At this point I was longing for my Sun Blade 150 that I owned while living in Tokyo.  It was an old machine too, and Ultrasparc III with just 512 MB of RAM and a DVD-ROM drive.  However, that machine was slick.  Installing Solaris 10 was a breeze, and everything just worked out of the box.  As with Apple products, when the hardware and software are controlled by one company, things just work…at a price though!  I thought briefly about the idea of Solaris x86, but quickly decided that was not a good idea.

Back to FreeBSD

So it was back to FreeBSD after  many years away from it.  I downloaded the single CD for the install, and though slightly simplified, the install screen looks just as it did back in the year 2000 when I first installed FreeBSD on this same machine.  Back in 2000, the machine had a powered by Windows NT sticker which I covered up with a FreeBSD sticker.  How ironic that this same machine was running FreeBSD again.  I installed the kernel developer base, and running have a very learn machine with no GUI yet, but wireless networking, vim 7, and gcc 4.6, all installed over the wire.  FreeBSD just works.

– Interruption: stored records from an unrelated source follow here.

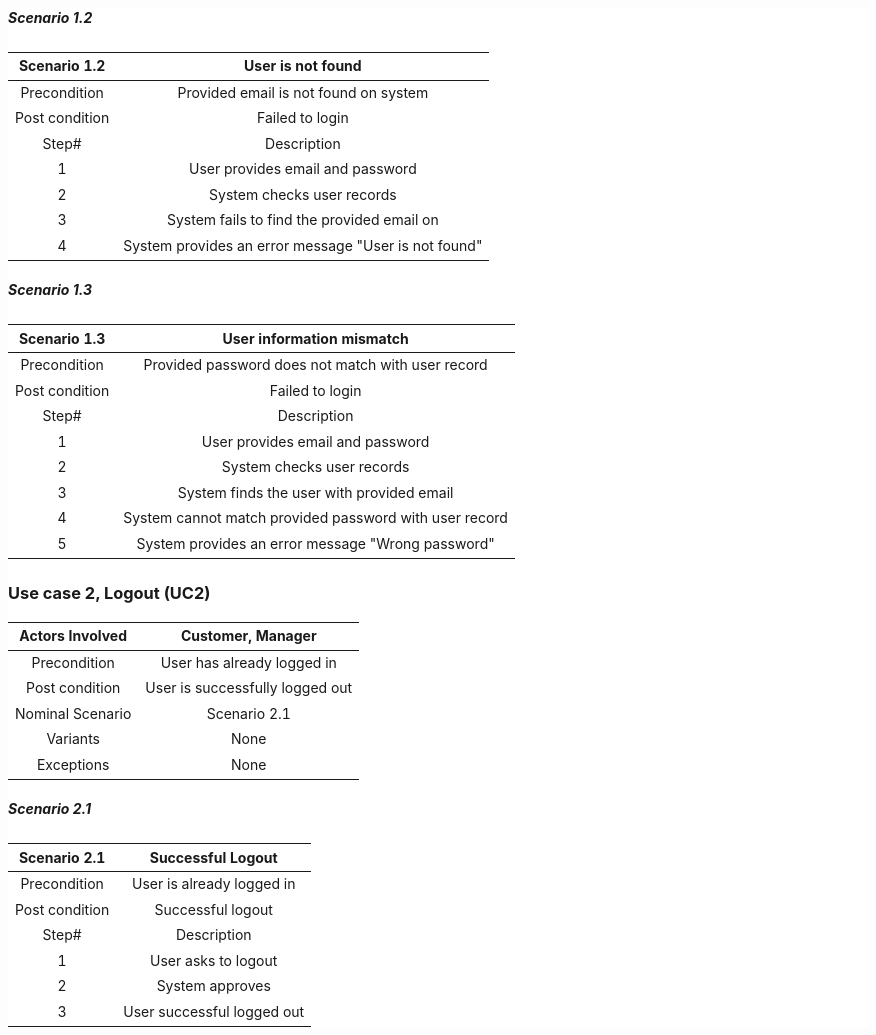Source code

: ##### Scenario 1.2

|  Scenario 1.2  |  User is not found|
| :------------: | :------------------------------------------------------------------------: |
|  Precondition  | Provided email is not found on system |
| Post condition |  Failed to login   |
|     Step#      |  Description|
|       1 |User provides email and password|
|       2 |System checks user records|
|       3 |System fails to find the provided email on|
|       4 |System provides an error message "User is not found"|

##### Scenario 1.3

|  Scenario 1.3  |  User information   mismatch|
| :------------: | :------------------------------------------------------------------------: |
|  Precondition  | Provided password does not match with user record |
| Post condition |  Failed to login   |
|     Step#      |  Description|
|       1 |User provides email and password|
|       2 |System checks user records|
|       3 |System finds the user with provided email|
|       4 |System cannot match provided password with user record|
|       5 |System provides an error message "Wrong password"|

### Use case 2, Logout (UC2)

| Actors Involved  |  Customer, Manager |
| :--------------: | :------------------------------------------------------------------: |
|   Precondition   | User has already logged in |
|  Post condition  |  User is successfully logged out   |
| Nominal Scenario |   Scenario 2.1|
|     Variants     |  None|
|    Exceptions    |   None  |

##### Scenario 2.1

|  Scenario 2.1  |     Successful Logout|
| :------------: | :------------------------------------------------------------------------: |
|  Precondition  |User is already logged in|
| Post condition |  Successful logout   |
|     Step#      |  Description|
|       1 |User asks to logout|
|       2 |System approves|
|       3 |User successful logged out|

I really just need to buy a modern PC.  I still want to muck around with the Linux kernel, but I don’t want to spend days configuring the machine with no network connection.  I have built embedded computer systems, bringing up these systems from nothing, writing the firmware for the processors and FPGAs, and making them fully functional products.  Yet I have never built my own PC from parts…perhaps it is time for me to give that a try?  Somehow that seems more daunting to me than building systems with microcontrollers and FPGAs.  It shouldn’t be though, I just have to carefully select the parts.  So the Linux kernel stuff can wait until I have figured my PC build.

With this old PC, I will let it run FreeBSD happily.  I’ve never custom complied my own FreeBSD kernel, and that is one of the projects I have planned.  Perhaps I can try to run my own DNS server so that I can connect to my MacBook by CNAME rather than IP address?  I’m sure more ideas will come out over the coming days.

Fixing a botched /etc/rc.conf file

In an effort to get my wireless NIC working, I added a line to /etc/rc.conf and decided to reboot the system. On start-up, however, the system reported a syntax error and presented me with the option to fix it.

/usr was not mounted, so I was unable to edit the file with vi. I tried using /bin/ed to edit the file, but the system reported that the system was read-only. I was not sure what to do, but luckily the FreeBSD team has splendid documentation and FAQs.

As the FAQ states, one has to mount the root file system as read/write in order to modify any of the files. I rebooted and when presented with the syntax error, escaped to the shell. I then proceeded to mount the root file system with write access:

mount -urw /
mount -a -t ufs    # for vi

After making the changes, I did a quick reboot and sure enough the problem was fixed.